Yes, exactly. And we don't load the first layer of our pre-trained models.

Does it mean not loading swinViT.patch_embed.proj.weight, encoder1.layer.conv1.conv.weight, and encoder1.layer.conv3.conv.weight?

Luffy03 commented 1 month ago

Hi, you can use this code to check.

def load(model, model_dict):
    if "state_dict" in model_dict.keys():
        state_dict = model_dict["state_dict"]
    elif "network_weights" in model_dict.keys():
        state_dict = model_dict["network_weights"]
    elif "net" in model_dict.keys():
        state_dict = model_dict["net"]
    else:
        state_dict = model_dict

    if "module." in list(state_dict.keys())[0]:
        print("Tag 'module.' found in state dict - fixing!")
        for key in list(state_dict.keys()):
            state_dict[key.replace("module.", "")] = state_dict.pop(key)

    if "backbone." in list(state_dict.keys())[0]:
        print("Tag 'backbone.' found in state dict - fixing!")
    for key in list(state_dict.keys()):
        state_dict[key.replace("backbone.", "")] = state_dict.pop(key)

    if "swin_vit" in list(state_dict.keys())[0]:
        print("Tag 'swin_vit' found in state dict - fixing!")
        for key in list(state_dict.keys()):
            state_dict[key.replace("swin_vit", "swinViT")] = state_dict.pop(key)

    current_model_dict = model.state_dict()
    new_state_dict = {
        k: state_dict[k] if (k in state_dict.keys()) and (state_dict[k].size() == current_model_dict[k].size()) else current_model_dict[k]
        for k in current_model_dict.keys()}

    model.load_state_dict(new_state_dict, strict=True)
    print("Using VoCo pretrained backbone weights !!!!!!!")

    return model
jsadu826 commented 1 month ago

Hi, the json file of BraTS21 is copied from https://drive.google.com/file/d/1i-BXYe-wZ8R9Vp3GXoajGyqaJ65Jybg1/view?usp=sharing.
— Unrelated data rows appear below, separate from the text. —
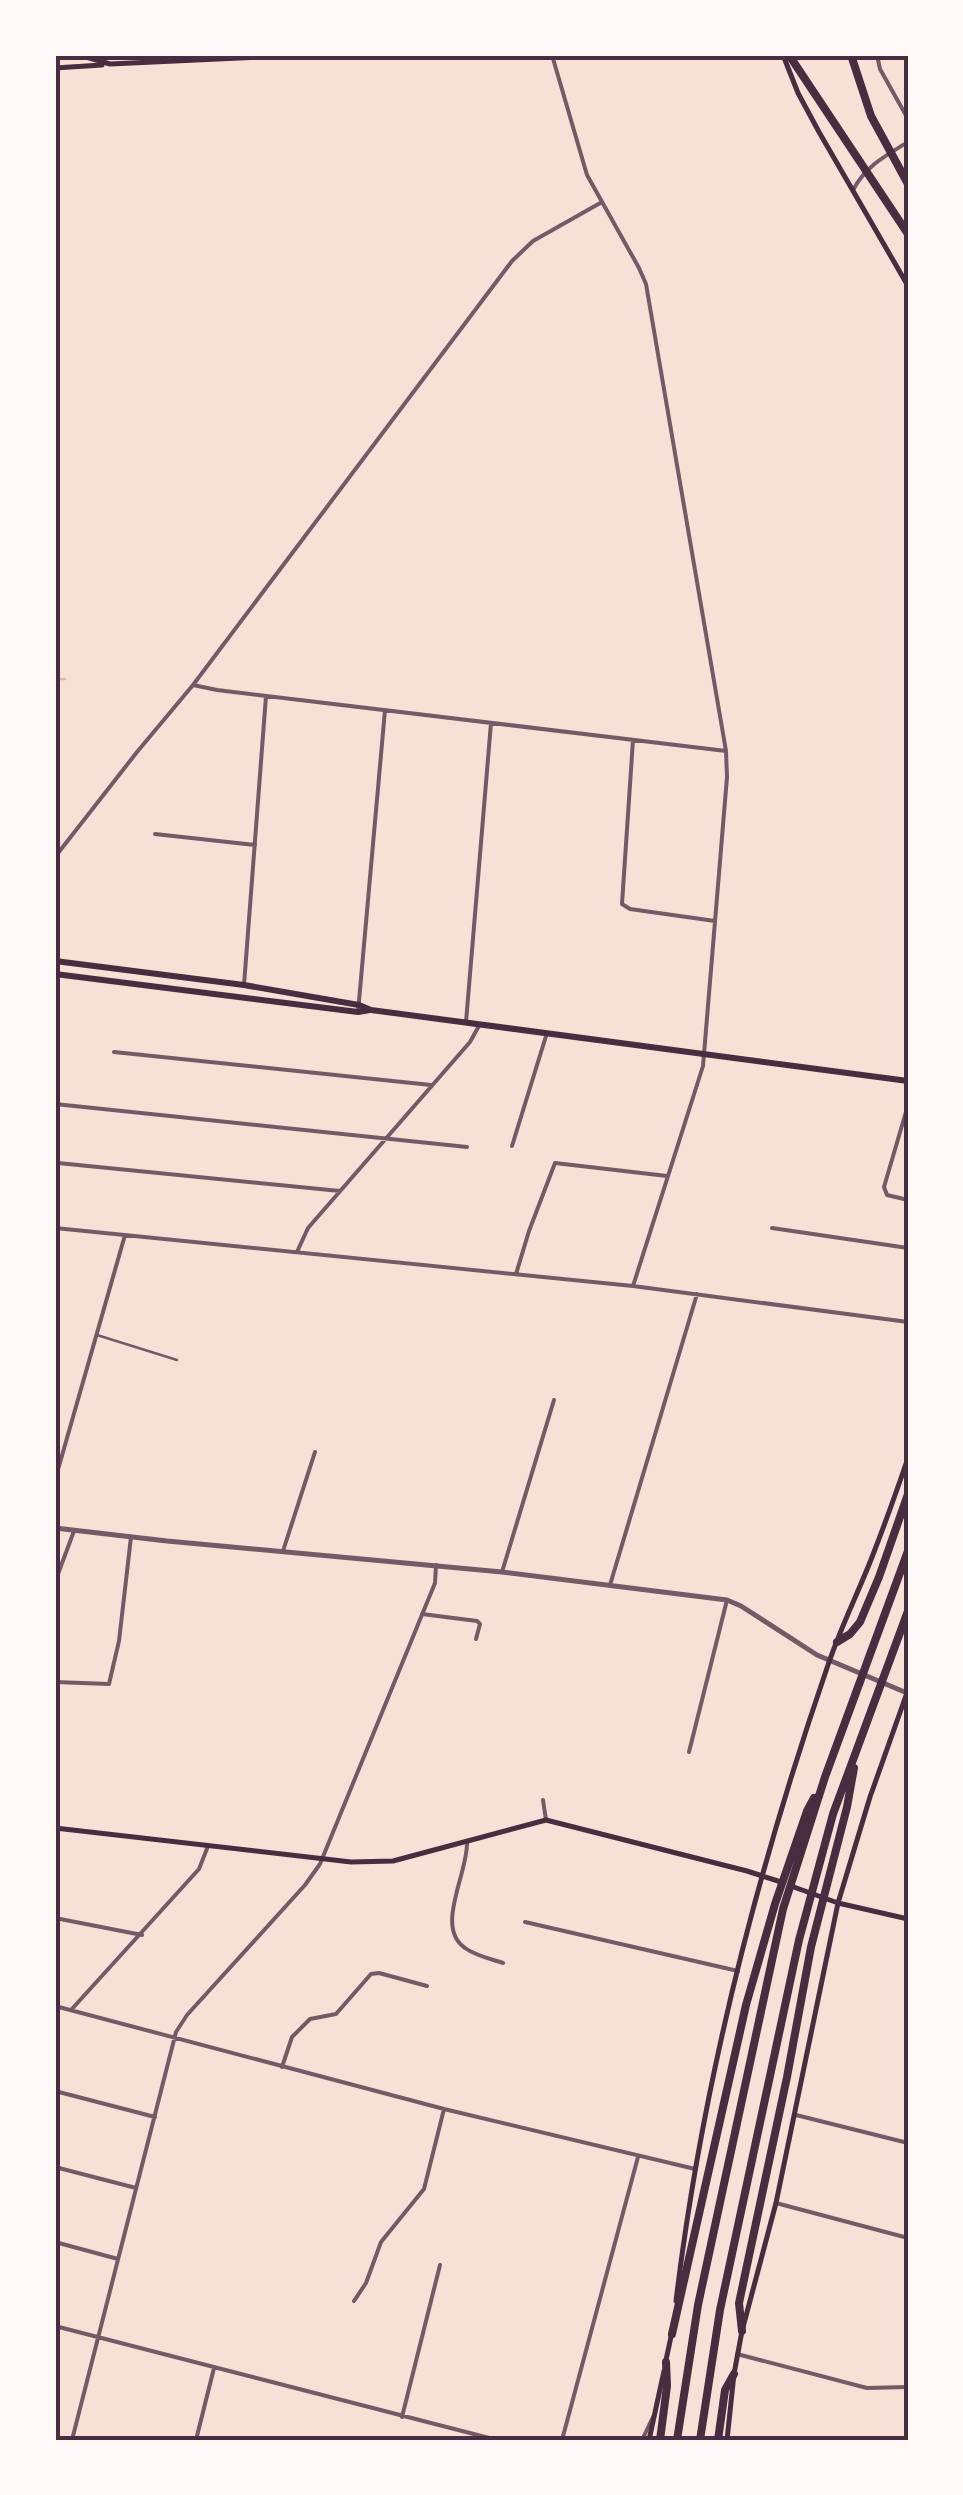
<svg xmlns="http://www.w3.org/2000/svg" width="963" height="2495" viewBox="0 0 963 2495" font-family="Roboto,sans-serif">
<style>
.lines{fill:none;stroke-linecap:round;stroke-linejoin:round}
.stream{stroke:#dcb8b0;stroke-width:2.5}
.service{stroke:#755966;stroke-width:2.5}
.minor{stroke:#755966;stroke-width:4}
.tertiary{stroke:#755966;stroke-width:5}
.secondary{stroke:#4a2c40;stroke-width:5}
.primary{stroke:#4a2c40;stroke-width:6}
.motorway{stroke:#4a2c40;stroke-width:8}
.neatline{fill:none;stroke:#4a2c40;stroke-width:4}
</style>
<rect width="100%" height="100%" fill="#f7e1d7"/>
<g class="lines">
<!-- stream -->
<path class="stream" d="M 55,679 L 65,679"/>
<!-- service -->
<path class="service" d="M 97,1335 L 177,1360"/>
<!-- minor -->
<path class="minor" d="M 552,55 L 587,175 L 639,268 L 646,284 L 726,751 L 727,777 L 703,1066 L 633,1286
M 877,55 L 880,69 L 908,119
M 853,190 C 866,166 885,156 908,142
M 193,685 L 217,690 L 726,751
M 633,740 L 622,904 L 630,909 L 715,921
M 155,834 L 255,845
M 55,857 L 137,752 L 193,685 L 512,261 L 533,241 L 602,202
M 244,985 L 266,696
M 358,1012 L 385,710
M 466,1022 L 491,723
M 114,1052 L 431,1085
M 55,1104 L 467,1147
M 908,1105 L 884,1187 L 887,1195 L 908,1200
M 512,1146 L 546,1036
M 58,1163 L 340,1191
M 55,1228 L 633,1286 L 908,1322
M 772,1228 L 908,1248
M 297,1252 L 308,1228 L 470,1042 L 480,1024
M 516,1274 L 529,1231 L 555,1163 L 667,1176
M 55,1480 L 125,1235
M 283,1551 L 315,1452
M 502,1572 L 554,1400
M 55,1582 L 74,1531
M 610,1585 L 697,1294
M 422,1614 L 477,1621 L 480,1624 L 476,1639
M 55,1682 L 109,1684 L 119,1641 L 131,1537
M 689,1752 L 727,1600
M 543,1800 L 546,1820
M 467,1841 C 469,1872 434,1927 465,1948 C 476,1956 491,1959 503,1963
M 55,1918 L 142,1935
M 525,1922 L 738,1971
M 55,2006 L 444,2109 L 695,2169
M 71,2010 L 199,1869 L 208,1846
M 282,2067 L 292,2037 L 310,2019 L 336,2014 L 371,1974 L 379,1973 L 427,1986
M 55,2091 L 155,2117
M 796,2115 L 908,2143
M 55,2167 L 136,2188
M 776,2203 L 908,2238
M 55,2242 L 118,2259
M 354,2301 L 366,2283 L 381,2242 L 424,2189 L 444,2109
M 55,2326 L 497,2440
M 737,2354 L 867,2388 L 908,2387
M 402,2417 L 440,2265
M 72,2440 L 176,2032 L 187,2015 L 305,1885 L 320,1864 L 435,1583 L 436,1565
M 196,2440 L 214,2368
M 562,2440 L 638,2157
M 642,2440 L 653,2417"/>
<!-- tertiary -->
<path class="tertiary" d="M 55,1528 L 167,1541 L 502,1572 L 727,1600 L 741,1606 L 817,1655 L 907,1693"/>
<!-- secondary -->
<path class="secondary" d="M 79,55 L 110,64 L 307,55
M 783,55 L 798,93 L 819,132 L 908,286
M 55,68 L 102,65
M 55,1828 L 351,1862 L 393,1861 L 546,1820 L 747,1871 L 781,1882
M 791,1886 L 838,1903 L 908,1919
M 676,2301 C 702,2085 757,1871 828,1665 C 841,1626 860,1589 874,1552 C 886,1521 897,1490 908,1458
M 666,2360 L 672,2332
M 649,2440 L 664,2371
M 727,2440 L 734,2374 L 742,2331 L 776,2203 L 838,1903 L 870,1797 L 908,1690"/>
<!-- primary -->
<path class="primary" d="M 55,961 L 244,985 L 359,1005 L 371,1010 L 908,1081
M 55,974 L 358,1012 L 370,1010"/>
<!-- motorway -->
<path class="motorway" d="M 789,55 L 908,234
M 851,55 L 871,116 L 908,184
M 837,1642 L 850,1634 L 860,1622 L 879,1577 L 908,1494
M 742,2331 L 739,2303 L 787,2077 L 811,1947 L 847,1807 L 854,1768
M 672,2334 L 746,2005 L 775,1904 L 807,1811 L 814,1798
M 660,2440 L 667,2386 L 666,2362
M 677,2440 L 698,2305 L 783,1909 L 825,1777 L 908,1551
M 700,2440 L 720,2310 L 799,1940 L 833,1814 L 908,1611
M 718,2440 L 725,2390 L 734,2374"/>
</g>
<!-- border -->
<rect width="963" height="2495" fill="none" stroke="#fffaf5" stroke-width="115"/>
<rect x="58" y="58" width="848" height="2380" class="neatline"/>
</svg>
We will also provide our implementation of BraTS21 recently.

Hi, I'd like to know why the BraTS21 results obtained by training SwinUNETR from scratch are much higher in SwinUNETR than in VoCo, especially the enhanced tumor. These two works seems to have used the same data split.

In SwinUNETR paper: image

In VoCo paper: image

Luffy03 commented 1 month ago

Hi, it is a mistake in our previous implementation :worried: since we inherited the implementation of swinunetr's official codes in the cvpr version. Our current version can achieve higher performance and we will release it recently. By the way, can you reproduce the results as the swinunetr reported? We cannot reproduce it.

jsadu826 commented 1 month ago

I copied the data split from this IEEE TMI paper, which splits the 1251 BraTS21 training data into train/valid/test = 833/209/209. The training code is based on this. The dices on the testing set were approximately: TC = 90, WT = 93, ET = 86 (almost same for both finetuning on VoCo and training from scratch, but finetuning on VoCo indeed converged much much faster). image

Luffy03 commented 1 month ago

Thanks for sharing, encouraging to hear that. Our reproduced result is about 91% Dice but it is not based on this. Seems your results are also good. We also find that VoCo did not improve significantly in this dataset (less than 2%). Maybe it is caused by the modality gap.

Luffy03 commented 1 week ago

Dear researchers, our work is now available at Large-Scale-Medical, if you are still interested in this topic. Thank you very much for your attention to our work, it does encourage me a lot!